Personal information
- Date of birth: 26 October 1999 (age 26)
- Place of birth: Lahti, Finland
- Height: 1.76 m (5 ft 9 in)
- Position: Attacking midfielder

Team information
- Current team: Reipas Lahti

Youth career
- Reipas Lahti
- Lahti

Senior career*
- Years: Team / Apps / (Gls)
- 2019–2022: Reipas Lahti / 43 / (16)
- 2022: Lahti / 3 / (1)
- 2022: → JäPS (loan) / 9 / (0)
- 2023: JäPS / 12 / (1)
- 2024–: Reipas Lahti / 25 / (15)

= Berat Köse =

Finnish footballer (born 1999)

Berat Köse (born 26 October 1999) is a Finnish footballer who plays as a midfielder for Kakkonen club Reipas Lahti.

==Club career==
Köse debuted in Veikkausliiga for FC Lahti first team in the 2022 season, and scored his first goal in the league, in a 3–1 loss against SJK. He joined Järvenpään Palloseura (JäPS) in second-tier Ykkönen, first on a loan deal in August 2022, and then on a permanent transfer for the 2023 season.

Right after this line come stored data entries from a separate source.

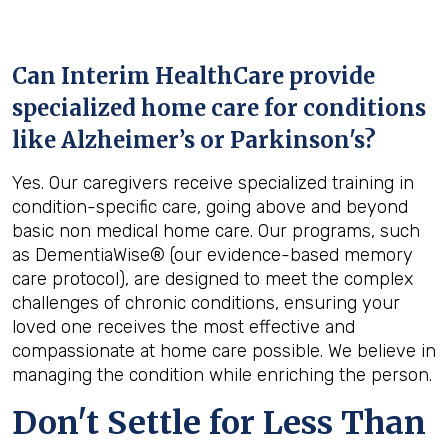
Can Interim HealthCare provide
specialized home care for conditions
like Alzheimer’s or Parkinson's?
Yes. Our caregivers receive specialized training in
condition-specific care, going above and beyond
basic non medical home care. Our programs, such
as DementiaWise® (our evidence-based memory
care protocol), are designed to meet the complex
challenges of chronic conditions, ensuring your
loved one receives the most effective and
compassionate at home care possible. We believe in
managing the condition while enriching the person.
Don't Settle for Less Than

Köse returned to his former club Reipas Lahti for the 2024 season.

==Personal life==
Born and raised in Finland, Köse is of Turkish descent. He has a dual citizenship of Finland and Turkey. His two older brothers are also footballers: Ibrahim has retired from professional career, and Onuray plays also for Reipas Lahti.